Na de kathedraal zijn we naar het el dorado gegaan. Dat was een gouden tempel van de Inca’s, dus nu ook voor het grootste deel gesloopt door de Spanjaarden.
Maar vroeger was dit het centrum van het centrum van het Inca rijk. Hier werden de nieuwe koningen gekroond. Ook werden er offers gebracht. Elk jaar rond de 21ste juni moesten alle Inca’s een offer brengen. Daarom werden er levensgrote beelden van lama’s, alpaca’s en andere dieren gevonden. Die werden vanuit andere delen van het rijk naar de tempel gebracht als offer.

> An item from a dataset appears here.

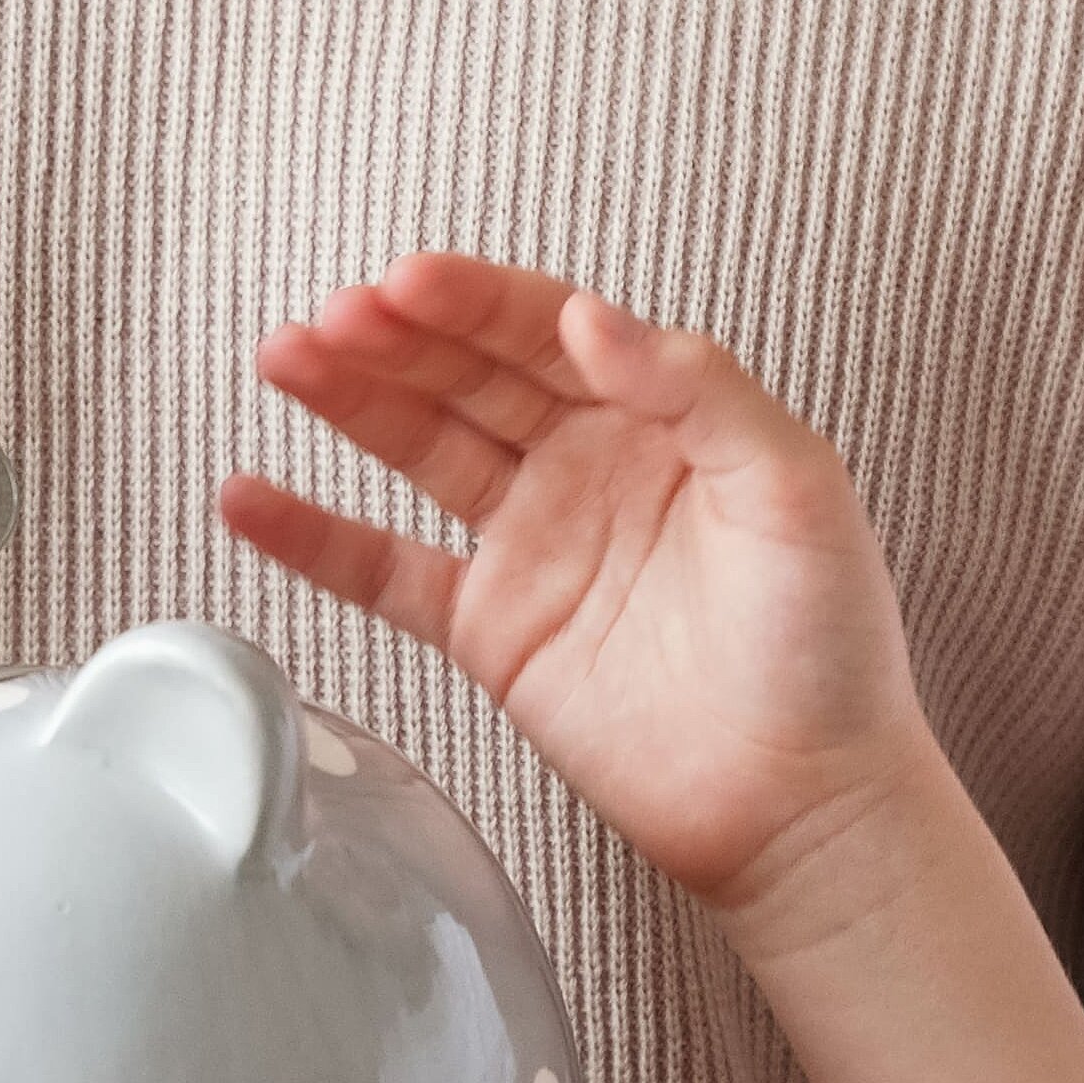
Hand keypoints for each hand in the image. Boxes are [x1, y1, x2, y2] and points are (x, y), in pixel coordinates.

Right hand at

Het was een enorm grote tempel en de muur eromheen was acht meter hoog. Bovenop die muur lag nog een dikke gouden rand. Helaas dus allemaal gesloopt en omgesmolten door de Spanjaarden, de boefjes!
In die tempel kon je nu nog wel heel goed zien waarom de Inca muren zo stevig waren.
Hun bouwblokken lieten ze in de hoeken ook echt de hoek om gaan. Ze maakten hun stenen dus met een hoek erin. Nog meer stevigheid.
De Spanjaarden sloopten dus alle muren van de Inca’s, tot aan de eerste grote aardbeving. Toen werden ze opeens heel nieuwsgierig hoe het kon dat hun eigen muren omgevallen waren, terwijl de Inca muren waren blijven staan… Maar ik geloof niet dat de Inca’s hun geheimen hebben prijsgegeven 🙂
Al met al dus weer een heel bijzondere en leerzame ochtend. We zijn bij het hotel afgezet en zijn toen op de plaza de armas gaan lunchen. Daarna snel weer terug naar het hotel om lekker te relaxen.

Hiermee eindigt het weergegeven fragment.